DIRECTIONS FOR THIS TASK: According to the text on micro-internships for people experiencing homelessness, which two programming languages will the course modules address?
EXERCISE TEXT below:
Examining the use of micro-internships to leverage scalable learning for STEM workforce development among people experiencing homelessness

Effective Years: 2021-2024

Researchers at the University of Nebraska at Omaha and Southern Methodist University will investigate the efficacy of a Work-Learn model for providing individuals experiencing homelessness with the skills and scaffolding that will enable them to enter the job market. The research team will examine the impact of integrating micro-internships with online courses targeting computer science skills for homeless adult learners and analyze the interaction among group dynamics and learner success and barriers and successful learning outcomes. The research focuses on theoretical and empirical connections between online education and job opportunities. The Work-Learn model could potentially produce scalable online training that is adaptable for previously underreached populations. The project will advance the state of knowledge in educational theory regarding the nexus between marginalized learners and educational technology. The research will extend the knowledge base about online and career technical education by testing the hypothesis that the Work-Learn model can transform MOOCS to support the success of homeless populations.

The target participants for the study are individuals experiencing homelessness in the Omaha metropolitan area. The research goal is to test the efficacy of the Work-Learn model in supporting the ability of homeless persons to complete a MOOC and successfully transition to information technology (IT) sector jobs. To achieve this goal, the researchers will investigate four research questions: (1) How can the Work-Learn model incentivize learners and support persistence in completing learning tasks and challenges? (2) Do peer learning structures work as effectively with persons experiencing homelessness as with traditional MOOC students? (3) What learner attributes and experiences are associated with success? and (4) How does industry partnership support re-training of persons experiencing homelessness for IT jobs? The research team will develop and implement course modules, in a peer learning context, addressing computational thinking, COBOL, and Python that enable learners to learn by doing in a MOOC environment. They will engage homeless shelter staff and private-sector partners to support skills development and paid micro-internship placement. The team will investigate how these partnerships function to support this population of learners and how learners’ well-being is impacted. The research design will address the research questions and generate formative and summative data through interviews and focus groups. The researchers will collect artifacts to illuminate shelter policies and general shelter culture. The team will use R and descriptive statistics to analyze and report the survey data, artifacts, and MOOC completion data. The research results will inform interventions that employ scalable technology to re-skill or up-skill adults who do not have access to workforce training tailored to high-demand and financially stable technology jobs and careers.

The project is supported by the EHR Core Research Program that funds STEM education research projects focused on STEM learning and learning environments, broadening participation in STEM fields, and STEM workforce development.

This award reflects NSF's statutory mission and has been deemed worthy of support through evaluation using the Foundation's intellectual merit and broader impacts review criteria.
End of EXERCISE TEXT.
EXTRACTED ENTRIES below:
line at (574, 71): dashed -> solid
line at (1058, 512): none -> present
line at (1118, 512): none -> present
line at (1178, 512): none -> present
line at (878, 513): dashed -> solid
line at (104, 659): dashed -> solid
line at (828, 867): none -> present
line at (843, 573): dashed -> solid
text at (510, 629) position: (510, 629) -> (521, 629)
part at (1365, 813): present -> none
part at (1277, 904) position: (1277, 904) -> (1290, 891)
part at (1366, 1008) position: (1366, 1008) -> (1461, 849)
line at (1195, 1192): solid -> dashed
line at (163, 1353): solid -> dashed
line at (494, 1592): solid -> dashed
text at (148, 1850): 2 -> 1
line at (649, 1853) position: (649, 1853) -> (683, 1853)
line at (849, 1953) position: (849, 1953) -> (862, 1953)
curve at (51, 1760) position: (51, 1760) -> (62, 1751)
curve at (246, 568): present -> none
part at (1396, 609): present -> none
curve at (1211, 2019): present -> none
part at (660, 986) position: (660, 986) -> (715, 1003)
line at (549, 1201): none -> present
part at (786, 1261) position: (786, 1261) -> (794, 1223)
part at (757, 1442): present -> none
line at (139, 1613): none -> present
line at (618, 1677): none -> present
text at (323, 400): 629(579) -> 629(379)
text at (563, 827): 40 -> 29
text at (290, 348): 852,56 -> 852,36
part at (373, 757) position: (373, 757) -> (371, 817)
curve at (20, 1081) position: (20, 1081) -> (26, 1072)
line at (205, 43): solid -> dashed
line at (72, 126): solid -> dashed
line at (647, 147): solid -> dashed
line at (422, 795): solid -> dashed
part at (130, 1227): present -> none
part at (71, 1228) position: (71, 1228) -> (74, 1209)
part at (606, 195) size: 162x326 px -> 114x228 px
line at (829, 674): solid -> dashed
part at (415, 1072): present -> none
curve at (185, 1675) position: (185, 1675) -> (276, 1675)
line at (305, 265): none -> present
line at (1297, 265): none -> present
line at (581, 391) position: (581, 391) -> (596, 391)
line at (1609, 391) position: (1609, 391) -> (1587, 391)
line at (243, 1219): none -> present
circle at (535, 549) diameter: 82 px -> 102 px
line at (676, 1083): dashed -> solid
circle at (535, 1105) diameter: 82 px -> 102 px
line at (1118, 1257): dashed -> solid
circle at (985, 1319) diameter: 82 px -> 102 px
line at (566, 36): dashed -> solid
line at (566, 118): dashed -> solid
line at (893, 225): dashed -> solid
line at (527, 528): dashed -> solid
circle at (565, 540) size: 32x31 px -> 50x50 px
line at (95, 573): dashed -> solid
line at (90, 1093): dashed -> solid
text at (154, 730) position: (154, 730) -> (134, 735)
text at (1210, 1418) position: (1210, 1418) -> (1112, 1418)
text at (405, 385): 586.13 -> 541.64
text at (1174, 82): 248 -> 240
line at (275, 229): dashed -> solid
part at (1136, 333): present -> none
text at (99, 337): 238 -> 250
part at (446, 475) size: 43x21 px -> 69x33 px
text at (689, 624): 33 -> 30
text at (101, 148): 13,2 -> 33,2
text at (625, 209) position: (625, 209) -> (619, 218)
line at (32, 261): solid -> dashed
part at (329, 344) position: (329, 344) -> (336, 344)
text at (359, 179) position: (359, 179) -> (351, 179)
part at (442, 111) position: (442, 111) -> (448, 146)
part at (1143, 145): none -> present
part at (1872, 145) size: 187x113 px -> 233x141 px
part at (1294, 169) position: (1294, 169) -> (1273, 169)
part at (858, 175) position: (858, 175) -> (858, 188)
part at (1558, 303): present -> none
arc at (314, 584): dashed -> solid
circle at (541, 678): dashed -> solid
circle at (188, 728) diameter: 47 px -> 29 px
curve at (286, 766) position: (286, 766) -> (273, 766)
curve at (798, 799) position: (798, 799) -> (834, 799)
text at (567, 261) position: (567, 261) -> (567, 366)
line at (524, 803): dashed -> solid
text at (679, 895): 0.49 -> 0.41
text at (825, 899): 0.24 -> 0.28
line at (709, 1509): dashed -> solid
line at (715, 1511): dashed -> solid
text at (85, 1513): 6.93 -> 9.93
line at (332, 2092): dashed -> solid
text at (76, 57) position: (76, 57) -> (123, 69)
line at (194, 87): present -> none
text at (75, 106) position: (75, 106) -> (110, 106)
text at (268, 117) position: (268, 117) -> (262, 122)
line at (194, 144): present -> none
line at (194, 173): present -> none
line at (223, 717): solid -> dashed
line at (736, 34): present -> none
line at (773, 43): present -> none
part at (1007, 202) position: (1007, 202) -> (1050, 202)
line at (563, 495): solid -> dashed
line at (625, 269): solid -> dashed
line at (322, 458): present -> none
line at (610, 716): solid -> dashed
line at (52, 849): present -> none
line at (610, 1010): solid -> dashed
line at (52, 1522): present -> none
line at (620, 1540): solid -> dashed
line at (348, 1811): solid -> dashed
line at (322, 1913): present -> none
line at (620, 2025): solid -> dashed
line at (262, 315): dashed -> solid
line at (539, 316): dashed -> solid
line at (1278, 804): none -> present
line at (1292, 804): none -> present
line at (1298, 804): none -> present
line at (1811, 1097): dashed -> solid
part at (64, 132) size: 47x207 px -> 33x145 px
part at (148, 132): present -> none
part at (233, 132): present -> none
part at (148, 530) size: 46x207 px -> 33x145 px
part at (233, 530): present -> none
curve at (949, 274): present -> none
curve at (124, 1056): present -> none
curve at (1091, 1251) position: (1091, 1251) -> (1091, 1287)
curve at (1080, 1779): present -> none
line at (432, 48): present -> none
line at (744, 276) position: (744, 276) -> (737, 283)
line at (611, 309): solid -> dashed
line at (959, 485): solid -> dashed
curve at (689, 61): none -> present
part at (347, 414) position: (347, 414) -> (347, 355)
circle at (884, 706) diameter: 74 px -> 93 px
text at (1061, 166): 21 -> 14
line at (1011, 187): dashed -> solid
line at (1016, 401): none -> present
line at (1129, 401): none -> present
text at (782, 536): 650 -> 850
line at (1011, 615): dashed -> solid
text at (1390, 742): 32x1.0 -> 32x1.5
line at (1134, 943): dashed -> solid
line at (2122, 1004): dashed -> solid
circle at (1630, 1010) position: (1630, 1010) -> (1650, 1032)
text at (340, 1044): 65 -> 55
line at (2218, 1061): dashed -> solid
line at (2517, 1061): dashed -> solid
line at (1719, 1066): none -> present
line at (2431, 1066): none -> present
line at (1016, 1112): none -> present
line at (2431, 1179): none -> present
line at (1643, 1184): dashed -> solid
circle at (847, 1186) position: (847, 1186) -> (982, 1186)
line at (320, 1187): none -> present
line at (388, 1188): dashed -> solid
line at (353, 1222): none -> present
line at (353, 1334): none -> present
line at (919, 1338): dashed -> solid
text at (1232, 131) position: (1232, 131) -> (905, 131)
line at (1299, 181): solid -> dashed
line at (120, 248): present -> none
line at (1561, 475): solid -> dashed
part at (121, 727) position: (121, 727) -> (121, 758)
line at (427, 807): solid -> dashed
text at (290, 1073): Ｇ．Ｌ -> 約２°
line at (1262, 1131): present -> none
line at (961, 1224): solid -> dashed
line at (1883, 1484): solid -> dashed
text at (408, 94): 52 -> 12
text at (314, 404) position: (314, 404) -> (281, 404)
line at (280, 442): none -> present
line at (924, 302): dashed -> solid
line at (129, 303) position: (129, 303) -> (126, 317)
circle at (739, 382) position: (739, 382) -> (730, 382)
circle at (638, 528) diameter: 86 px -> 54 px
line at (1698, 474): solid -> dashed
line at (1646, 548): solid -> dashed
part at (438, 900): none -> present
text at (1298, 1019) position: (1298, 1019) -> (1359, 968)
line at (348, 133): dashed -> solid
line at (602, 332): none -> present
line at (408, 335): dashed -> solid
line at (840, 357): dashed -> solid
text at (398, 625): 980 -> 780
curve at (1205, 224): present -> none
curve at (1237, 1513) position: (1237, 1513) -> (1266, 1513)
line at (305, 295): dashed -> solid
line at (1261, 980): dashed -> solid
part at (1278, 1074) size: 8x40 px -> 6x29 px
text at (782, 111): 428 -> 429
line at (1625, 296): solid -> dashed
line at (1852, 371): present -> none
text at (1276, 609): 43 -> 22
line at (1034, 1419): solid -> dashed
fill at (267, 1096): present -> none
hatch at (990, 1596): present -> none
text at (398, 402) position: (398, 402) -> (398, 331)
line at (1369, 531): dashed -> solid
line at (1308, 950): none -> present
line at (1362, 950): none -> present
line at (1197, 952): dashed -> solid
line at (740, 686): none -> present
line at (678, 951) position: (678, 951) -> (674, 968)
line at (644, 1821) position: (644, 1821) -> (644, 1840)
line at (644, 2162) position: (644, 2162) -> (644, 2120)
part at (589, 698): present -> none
End of EXTRACTED ENTRIES.
PROBLEM SOLUTION: COBOL and Python.